No, back to India, of all places, for it’s made at a place called Narayangaon in Maharashtra, the “California of India” as it is promoted. Its informational leaflet describes how wine is grown in the subtropical jewel of the former British Empire: “Our vineyards in Maharashtra draw life from lime-rich soil to bear fruit. The tropical sun, at its gentlest in winter, caresses the infant grapes. Time cajoles them into maturity.
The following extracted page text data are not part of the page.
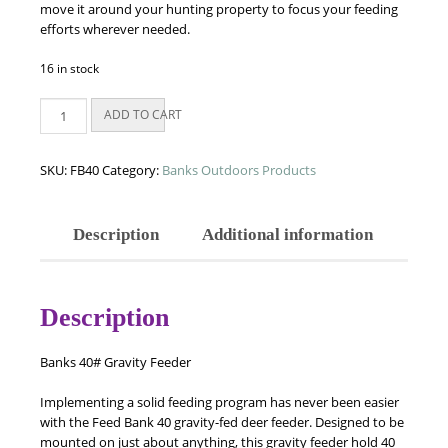
move it around your hunting property to focus your feeding
efforts wherever needed.
16 in stock
Banks
ADD TO CART
40#
Gravity
Feeder
SKU:
FB40
Category:
Banks Outdoors Products
quantity
Description
Additional information
Description
Banks 40# Gravity Feeder
Implementing a solid feeding program has never been easier
with the Feed Bank 40 gravity-fed deer feeder. Designed to be
mounted on just about anything, this gravity feeder hold 40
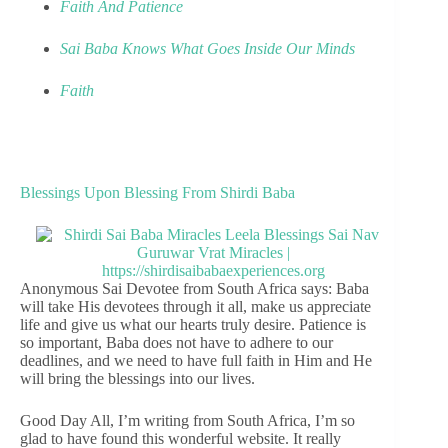
Faith And Patience
Sai Baba Knows What Goes Inside Our Minds
Faith
Blessings Upon Blessing From Shirdi Baba
Anonymous Sai Devotee from South Africa says: Baba
will take His devotees through it all, make us appreciate
life and give us what our hearts truly desire. Patience is
so important, Baba does not have to adhere to our
deadlines, and we need to have full faith in Him and He
will bring the blessings into our lives.
Good Day All, I’m writing from South Africa, I’m so
glad to have found this wonderful website. It really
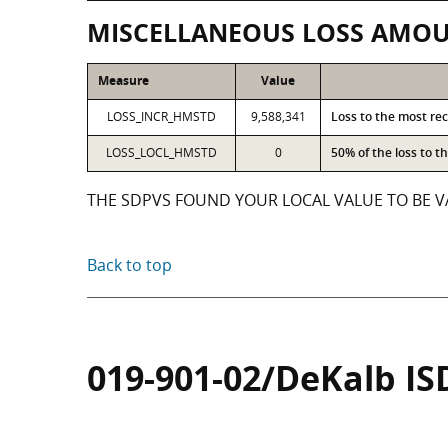
MISCELLANEOUS LOSS AMO
Measure
Value
LOSS_INCR_HMSTD
9,588,341
Loss to the most re
LOSS_LOCL_HMSTD
0
50% of the loss to 
THE SDPVS FOUND YOUR LOCAL VALUE TO BE VA
Back to top
019-901-02/DeKalb IS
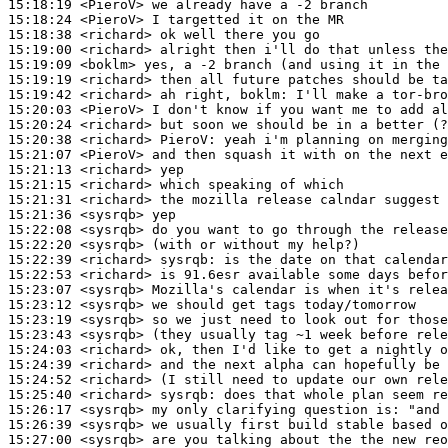
15:18:19
 <PieroV>
15:18:24
 <PieroV>
15:18:38
 <richard>
15:19:00
 <richard>
15:19:09
 <boklm>
15:19:19
 <richard>
15:19:42
 <richard>
15:20:03
 <PieroV>
15:20:24
 <richard>
15:20:38
 <richard>
PieroV:
15:21:07
 <PieroV>
15:21:13
 <richard>
15:21:15
 <richard>
15:21:31
 <richard>
15:21:36
 <sysrqb>
15:22:08
 <sysrqb>
15:22:20
 <sysrqb>
15:22:39
 <richard>
sysrqb:
15:22:53
 <richard>
15:23:07
 <sysrqb>
15:23:12
 <sysrqb>
15:23:19
 <sysrqb>
15:23:43
 <sysrqb>
15:24:03
 <richard>
15:24:39
 <richard>
15:24:52
 <richard>
15:25:40
 <richard>
sysrqb:
15:26:17
 <sysrqb>
15:26:39
 <sysrqb>
15:27:00
 <sysrqb>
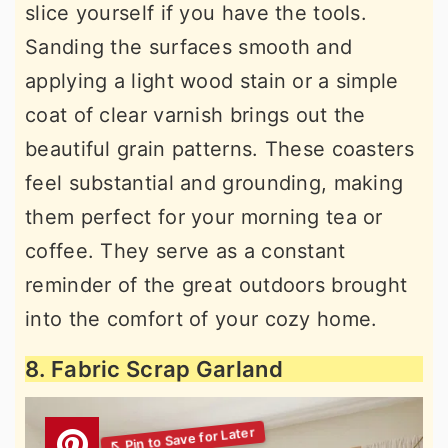
slice yourself if you have the tools.
Sanding the surfaces smooth and
applying a light wood stain or a simple
coat of clear varnish brings out the
beautiful grain patterns. These coasters
feel substantial and grounding, making
them perfect for your morning tea or
coffee. They serve as a constant
reminder of the great outdoors brought
into the comfort of your cozy home.
8. Fabric Scrap Garland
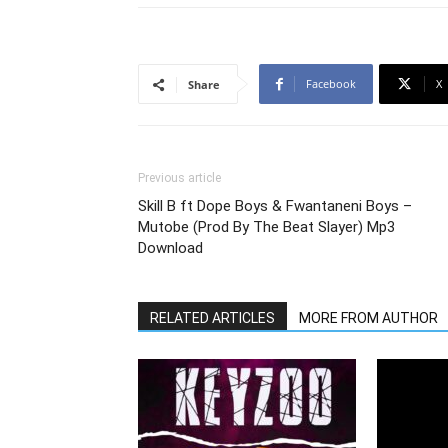
Facebook
X
Share
Previous article
Skill B ft Dope Boys & Fwantaneni Boys –
Mutobe (Prod By The Beat Slayer) Mp3
Download
RELATED ARTICLES
MORE FROM AUTHOR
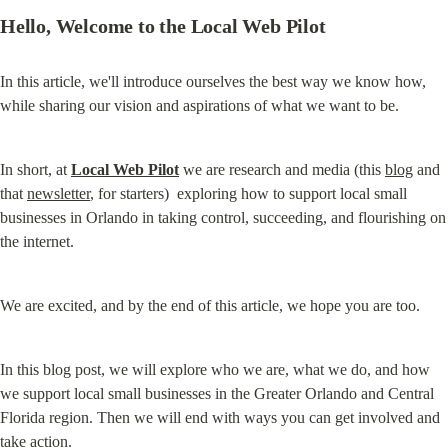
Hello, Welcome to the Local Web Pilot
In this article, we'll introduce ourselves the best way we know how, 
while sharing our vision and aspirations of what we want to be.
In short, at 
Local Web Pilot
 we are research and media (this 
blog
 and 
that 
newsletter
, for starters)  exploring how to support local small 
businesses in Orlando in taking control, succeeding, and flourishing on 
the internet.
We are excited, and by the end of this article, we hope you are too.
In this blog post, we will explore who we are, what we do, and how 
we support local small businesses in the Greater Orlando and Central 
Florida region. Then we will end with ways you can get involved and 
take action.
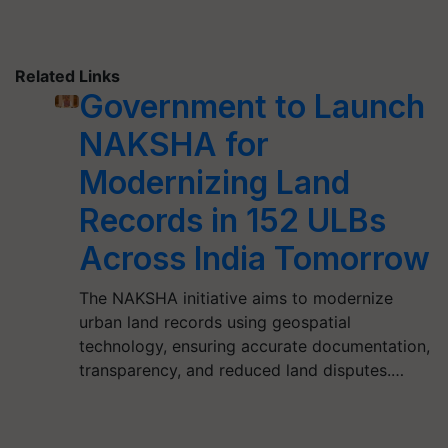
Related Links
Government to Launch
NAKSHA for
Modernizing Land
Records in 152 ULBs
Across India Tomorrow
The NAKSHA initiative aims to modernize
urban land records using geospatial
technology, ensuring accurate documentation,
transparency, and reduced land disputes.…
And the grower’s sweat lights up the emerald bulbs, signalling harvest time”.
We are also informed that “In 1983 a group of connoisseurs sat around their familiar tables in Europe to taste this champagne…from the land of maharajahs, snake charmers and the marble wonder. “Ce vin est bon!” “This wine is nice”…JCO was the verdict that their sensitive palates gave”.
All this detail does nothing more than to strengthen my resolve to avoid both Indian champagne and copy-writers like the Black Death, to which it appears both should be sentenced.
There is a place in Champagne whose name directly relates to the condition resultant from an immoderate intake of its excellent product – the village of Bouzy. Funnily enough the village is more famous for the still red wine it makes rather than its Champagne. The red is known as Bouzy Rouge and this red wine, made from pinot noir, is responsible for the salmon-pink colour of many of the greatest Champagne Roses. The French actually describe the ideal rose colour as ‘partridge eye’, but not having recently looked a partridge in the ocular, I am in no position to endorse or to decry their claim.
To finish – another snippet of wine information that could easily be mistaken or misused as the greatest piece of wine snobbery. Let’s assume we agree that red wine does not go with fish and that most people think of Beaujolais as a red wine. You’re in a restaurant, choosing a wine to match everybody’s choice of seafood. To the abject horror of your companions you choose a Beaujolais, ignoring a stream of protestations, said and unsaid. But of course you knew all along – occasionally you’ve spotted a white Beaujolais! Bear this in mind and use it if you can and have to. It’s the wine-drinkers equivalent of an ace up the sleeve!